# [What needs to be done]
Output what the records say, word for word, with no images.

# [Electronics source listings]

◇ ◇ ◇

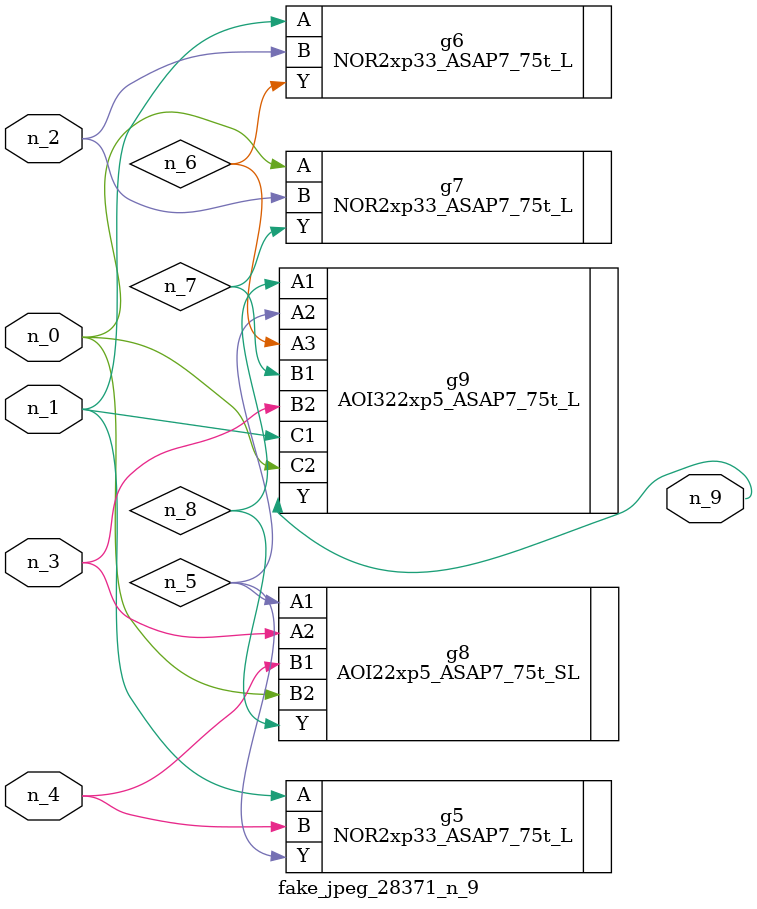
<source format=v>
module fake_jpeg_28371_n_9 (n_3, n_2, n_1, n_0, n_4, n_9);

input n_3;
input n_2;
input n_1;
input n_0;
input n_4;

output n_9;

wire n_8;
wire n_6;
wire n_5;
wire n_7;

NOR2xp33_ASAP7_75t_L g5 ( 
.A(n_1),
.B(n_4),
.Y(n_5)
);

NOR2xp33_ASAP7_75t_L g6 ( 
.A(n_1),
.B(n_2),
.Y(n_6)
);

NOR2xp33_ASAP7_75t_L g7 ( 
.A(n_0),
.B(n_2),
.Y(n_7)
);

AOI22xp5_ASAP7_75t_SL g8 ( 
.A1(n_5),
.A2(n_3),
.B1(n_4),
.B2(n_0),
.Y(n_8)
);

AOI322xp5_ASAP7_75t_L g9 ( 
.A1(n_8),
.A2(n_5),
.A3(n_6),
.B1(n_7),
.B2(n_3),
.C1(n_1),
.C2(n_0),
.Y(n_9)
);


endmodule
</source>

◇ ◇ ◇

# [Task answer]
<source format=v>
module fake_jpeg_28371_n_9 (n_3, n_2, n_1, n_0, n_4, n_9);

input n_3;
input n_2;
input n_1;
input n_0;
input n_4;

output n_9;

wire n_8;
wire n_6;
wire n_5;
wire n_7;

NOR2xp33_ASAP7_75t_L g5 ( 
.A(n_1),
.B(n_4),
.Y(n_5)
);

NOR2xp33_ASAP7_75t_L g6 ( 
.A(n_1),
.B(n_2),
.Y(n_6)
);

NOR2xp33_ASAP7_75t_L g7 ( 
.A(n_0),
.B(n_2),
.Y(n_7)
);

AOI22xp5_ASAP7_75t_SL g8 ( 
.A1(n_5),
.A2(n_3),
.B1(n_4),
.B2(n_0),
.Y(n_8)
);

AOI322xp5_ASAP7_75t_L g9 ( 
.A1(n_8),
.A2(n_5),
.A3(n_6),
.B1(n_7),
.B2(n_3),
.C1(n_1),
.C2(n_0),
.Y(n_9)
);


endmodule
</source>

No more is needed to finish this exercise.